Reproduce every line of the data below verbatim, one after another in the same order.

+ + + + + + +

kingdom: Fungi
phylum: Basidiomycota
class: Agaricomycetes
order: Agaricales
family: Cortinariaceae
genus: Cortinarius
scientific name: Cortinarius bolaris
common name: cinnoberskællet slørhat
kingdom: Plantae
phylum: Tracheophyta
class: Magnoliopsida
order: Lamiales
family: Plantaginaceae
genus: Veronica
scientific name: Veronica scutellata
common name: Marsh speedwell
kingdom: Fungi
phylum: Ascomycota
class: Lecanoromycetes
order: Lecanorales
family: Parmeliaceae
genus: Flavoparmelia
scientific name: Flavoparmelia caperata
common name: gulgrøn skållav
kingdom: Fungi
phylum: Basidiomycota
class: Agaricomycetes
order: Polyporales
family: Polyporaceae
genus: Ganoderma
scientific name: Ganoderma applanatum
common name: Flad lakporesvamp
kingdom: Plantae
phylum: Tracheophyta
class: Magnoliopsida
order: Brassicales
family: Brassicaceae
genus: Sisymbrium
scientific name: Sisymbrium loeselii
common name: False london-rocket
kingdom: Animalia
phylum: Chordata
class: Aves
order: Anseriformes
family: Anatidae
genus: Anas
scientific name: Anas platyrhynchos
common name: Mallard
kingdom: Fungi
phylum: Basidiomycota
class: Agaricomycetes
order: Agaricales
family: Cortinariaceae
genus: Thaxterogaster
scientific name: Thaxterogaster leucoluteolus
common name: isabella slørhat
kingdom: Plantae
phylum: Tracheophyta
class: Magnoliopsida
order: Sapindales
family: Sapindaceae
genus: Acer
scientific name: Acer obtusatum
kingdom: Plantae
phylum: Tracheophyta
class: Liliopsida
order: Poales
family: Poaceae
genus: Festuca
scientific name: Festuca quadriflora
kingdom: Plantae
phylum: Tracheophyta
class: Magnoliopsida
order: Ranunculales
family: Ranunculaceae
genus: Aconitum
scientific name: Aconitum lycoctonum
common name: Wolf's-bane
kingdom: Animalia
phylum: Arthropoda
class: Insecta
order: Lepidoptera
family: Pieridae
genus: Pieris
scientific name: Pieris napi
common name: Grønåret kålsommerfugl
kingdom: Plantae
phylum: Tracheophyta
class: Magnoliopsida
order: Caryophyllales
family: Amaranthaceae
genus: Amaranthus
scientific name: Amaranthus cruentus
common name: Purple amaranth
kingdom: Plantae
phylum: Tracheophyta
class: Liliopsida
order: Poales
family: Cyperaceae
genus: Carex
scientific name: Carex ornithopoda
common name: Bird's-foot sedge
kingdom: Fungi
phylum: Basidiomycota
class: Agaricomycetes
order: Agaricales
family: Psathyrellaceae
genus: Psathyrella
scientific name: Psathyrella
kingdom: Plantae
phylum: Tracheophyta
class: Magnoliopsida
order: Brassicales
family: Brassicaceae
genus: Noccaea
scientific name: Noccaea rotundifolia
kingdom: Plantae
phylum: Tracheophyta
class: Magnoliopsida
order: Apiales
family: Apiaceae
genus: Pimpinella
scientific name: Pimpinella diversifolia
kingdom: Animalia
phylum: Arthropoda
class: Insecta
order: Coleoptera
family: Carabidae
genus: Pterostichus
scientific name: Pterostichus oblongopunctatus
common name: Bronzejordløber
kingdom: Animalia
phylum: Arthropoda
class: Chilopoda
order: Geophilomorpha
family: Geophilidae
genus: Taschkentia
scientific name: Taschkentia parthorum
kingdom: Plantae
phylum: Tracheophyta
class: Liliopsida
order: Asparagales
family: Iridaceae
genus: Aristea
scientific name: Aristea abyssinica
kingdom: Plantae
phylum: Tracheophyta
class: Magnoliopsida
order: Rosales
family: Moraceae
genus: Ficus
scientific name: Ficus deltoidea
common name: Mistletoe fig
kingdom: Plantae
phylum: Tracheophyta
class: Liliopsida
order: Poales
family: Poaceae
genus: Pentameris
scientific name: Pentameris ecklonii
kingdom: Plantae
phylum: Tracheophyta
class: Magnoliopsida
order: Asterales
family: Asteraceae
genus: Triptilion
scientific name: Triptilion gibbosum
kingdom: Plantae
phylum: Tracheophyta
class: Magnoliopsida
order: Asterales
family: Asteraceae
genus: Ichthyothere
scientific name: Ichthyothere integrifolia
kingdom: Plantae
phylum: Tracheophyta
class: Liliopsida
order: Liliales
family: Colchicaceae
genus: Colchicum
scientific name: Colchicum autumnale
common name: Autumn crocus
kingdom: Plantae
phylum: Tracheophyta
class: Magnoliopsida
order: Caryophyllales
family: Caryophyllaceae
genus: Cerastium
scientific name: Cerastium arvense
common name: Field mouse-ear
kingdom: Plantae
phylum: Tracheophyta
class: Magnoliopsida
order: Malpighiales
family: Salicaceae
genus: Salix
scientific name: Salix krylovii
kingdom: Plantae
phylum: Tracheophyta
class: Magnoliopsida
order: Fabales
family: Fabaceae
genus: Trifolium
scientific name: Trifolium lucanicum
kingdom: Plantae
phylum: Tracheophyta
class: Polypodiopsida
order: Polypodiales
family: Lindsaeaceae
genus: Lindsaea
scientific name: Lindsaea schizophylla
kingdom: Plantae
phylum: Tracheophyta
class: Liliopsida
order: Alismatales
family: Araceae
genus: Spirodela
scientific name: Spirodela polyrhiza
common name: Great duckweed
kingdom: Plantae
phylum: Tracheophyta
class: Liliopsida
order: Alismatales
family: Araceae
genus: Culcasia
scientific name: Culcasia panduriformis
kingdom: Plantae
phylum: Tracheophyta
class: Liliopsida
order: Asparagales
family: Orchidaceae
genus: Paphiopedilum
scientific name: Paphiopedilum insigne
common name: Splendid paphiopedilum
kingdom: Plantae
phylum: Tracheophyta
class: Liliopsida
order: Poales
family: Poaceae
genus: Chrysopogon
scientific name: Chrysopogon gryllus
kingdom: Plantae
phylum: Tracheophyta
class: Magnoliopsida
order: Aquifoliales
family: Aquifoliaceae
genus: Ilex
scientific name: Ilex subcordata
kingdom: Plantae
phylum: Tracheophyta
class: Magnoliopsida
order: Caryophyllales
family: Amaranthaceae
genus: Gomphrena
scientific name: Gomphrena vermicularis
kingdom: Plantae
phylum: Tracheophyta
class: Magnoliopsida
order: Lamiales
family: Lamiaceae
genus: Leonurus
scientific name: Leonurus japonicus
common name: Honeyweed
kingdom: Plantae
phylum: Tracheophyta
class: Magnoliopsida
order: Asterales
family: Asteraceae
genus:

+ + + + + + +

Task solution =>
kingdom: Fungi
phylum: Basidiomycota
class: Agaricomycetes
order: Agaricales
family: Cortinariaceae
genus: Cortinarius
scientific name: Cortinarius bolaris
common name: cinnoberskællet slørhat
kingdom: Plantae
phylum: Tracheophyta
class: Magnoliopsida
order: Lamiales
family: Plantaginaceae
genus: Veronica
scientific name: Veronica scutellata
common name: Marsh speedwell
kingdom: Fungi
phylum: Ascomycota
class: Lecanoromycetes
order: Lecanorales
family: Parmeliaceae
genus: Flavoparmelia
scientific name: Flavoparmelia caperata
common name: gulgrøn skållav
kingdom: Fungi
phylum: Basidiomycota
class: Agaricomycetes
order: Polyporales
family: Polyporaceae
genus: Ganoderma
scientific name: Ganoderma applanatum
common name: Flad lakporesvamp
kingdom: Plantae
phylum: Tracheophyta
class: Magnoliopsida
order: Brassicales
family: Brassicaceae
genus: Sisymbrium
scientific name: Sisymbrium loeselii
common name: False london-rocket
kingdom: Animalia
phylum: Chordata
class: Aves
order: Anseriformes
family: Anatidae
genus: Anas
scientific name: Anas platyrhynchos
common name: Mallard
kingdom: Fungi
phylum: Basidiomycota
class: Agaricomycetes
order: Agaricales
family: Cortinariaceae
genus: Thaxterogaster
scientific name: Thaxterogaster leucoluteolus
common name: isabella slørhat
kingdom: Plantae
phylum: Tracheophyta
class: Magnoliopsida
order: Sapindales
family: Sapindaceae
genus: Acer
scientific name: Acer obtusatum
kingdom: Plantae
phylum: Tracheophyta
class: Liliopsida
order: Poales
family: Poaceae
genus: Festuca
scientific name: Festuca quadriflora
kingdom: Plantae
phylum: Tracheophyta
class: Magnoliopsida
order: Ranunculales
family: Ranunculaceae
genus: Aconitum
scientific name: Aconitum lycoctonum
common name: Wolf's-bane
kingdom: Animalia
phylum: Arthropoda
class: Insecta
order: Lepidoptera
family: Pieridae
genus: Pieris
scientific name: Pieris napi
common name: Grønåret kålsommerfugl
kingdom: Plantae
phylum: Tracheophyta
class: Magnoliopsida
order: Caryophyllales
family: Amaranthaceae
genus: Amaranthus
scientific name: Amaranthus cruentus
common name: Purple amaranth
kingdom: Plantae
phylum: Tracheophyta
class: Liliopsida
order: Poales
family: Cyperaceae
genus: Carex
scientific name: Carex ornithopoda
common name: Bird's-foot sedge
kingdom: Fungi
phylum: Basidiomycota
class: Agaricomycetes
order: Agaricales
family: Psathyrellaceae
genus: Psathyrella
scientific name: Psathyrella
kingdom: Plantae
phylum: Tracheophyta
class: Magnoliopsida
order: Brassicales
family: Brassicaceae
genus: Noccaea
scientific name: Noccaea rotundifolia
kingdom: Plantae
phylum: Tracheophyta
class: Magnoliopsida
order: Apiales
family: Apiaceae
genus: Pimpinella
scientific name: Pimpinella diversifolia
kingdom: Animalia
phylum: Arthropoda
class: Insecta
order: Coleoptera
family: Carabidae
genus: Pterostichus
scientific name: Pterostichus oblongopunctatus
common name: Bronzejordløber
kingdom: Animalia
phylum: Arthropoda
class: Chilopoda
order: Geophilomorpha
family: Geophilidae
genus: Taschkentia
scientific name: Taschkentia parthorum
kingdom: Plantae
phylum: Tracheophyta
class: Liliopsida
order: Asparagales
family: Iridaceae
genus: Aristea
scientific name: Aristea abyssinica
kingdom: Plantae
phylum: Tracheophyta
class: Magnoliopsida
order: Rosales
family: Moraceae
genus: Ficus
scientific name: Ficus deltoidea
common name: Mistletoe fig
kingdom: Plantae
phylum: Tracheophyta
class: Liliopsida
order: Poales
family: Poaceae
genus: Pentameris
scientific name: Pentameris ecklonii
kingdom: Plantae
phylum: Tracheophyta
class: Magnoliopsida
order: Asterales
family: Asteraceae
genus: Triptilion
scientific name: Triptilion gibbosum
kingdom: Plantae
phylum: Tracheophyta
class: Magnoliopsida
order: Asterales
family: Asteraceae
genus: Ichthyothere
scientific name: Ichthyothere integrifolia
kingdom: Plantae
phylum: Tracheophyta
class: Liliopsida
order: Liliales
family: Colchicaceae
genus: Colchicum
scientific name: Colchicum autumnale
common name: Autumn crocus
kingdom: Plantae
phylum: Tracheophyta
class: Magnoliopsida
order: Caryophyllales
family: Caryophyllaceae
genus: Cerastium
scientific name: Cerastium arvense
common name: Field mouse-ear
kingdom: Plantae
phylum: Tracheophyta
class: Magnoliopsida
order: Malpighiales
family: Salicaceae
genus: Salix
scientific name: Salix krylovii
kingdom: Plantae
phylum: Tracheophyta
class: Magnoliopsida
order: Fabales
family: Fabaceae
genus: Trifolium
scientific name: Trifolium lucanicum
kingdom: Plantae
phylum: Tracheophyta
class: Polypodiopsida
order: Polypodiales
family: Lindsaeaceae
genus: Lindsaea
scientific name: Lindsaea schizophylla
kingdom: Plantae
phylum: Tracheophyta
class: Liliopsida
order: Alismatales
family: Araceae
genus: Spirodela
scientific name: Spirodela polyrhiza
common name: Great duckweed
kingdom: Plantae
phylum: Tracheophyta
class: Liliopsida
order: Alismatales
family: Araceae
genus: Culcasia
scientific name: Culcasia panduriformis
kingdom: Plantae
phylum: Tracheophyta
class: Liliopsida
order: Asparagales
family: Orchidaceae
genus: Paphiopedilum
scientific name: Paphiopedilum insigne
common name: Splendid paphiopedilum
kingdom: Plantae
phylum: Tracheophyta
class: Liliopsida
order: Poales
family: Poaceae
genus: Chrysopogon
scientific name: Chrysopogon gryllus
kingdom: Plantae
phylum: Tracheophyta
class: Magnoliopsida
order: Aquifoliales
family: Aquifoliaceae
genus: Ilex
scientific name: Ilex subcordata
kingdom: Plantae
phylum: Tracheophyta
class: Magnoliopsida
order: Caryophyllales
family: Amaranthaceae
genus: Gomphrena
scientific name: Gomphrena vermicularis
kingdom: Plantae
phylum: Tracheophyta
class: Magnoliopsida
order: Lamiales
family: Lamiaceae
genus: Leonurus
scientific name: Leonurus japonicus
common name: Honeyweed
kingdom: Plantae
phylum: Tracheophyta
class: Magnoliopsida
order: Asterales
family: Asteraceae
genus:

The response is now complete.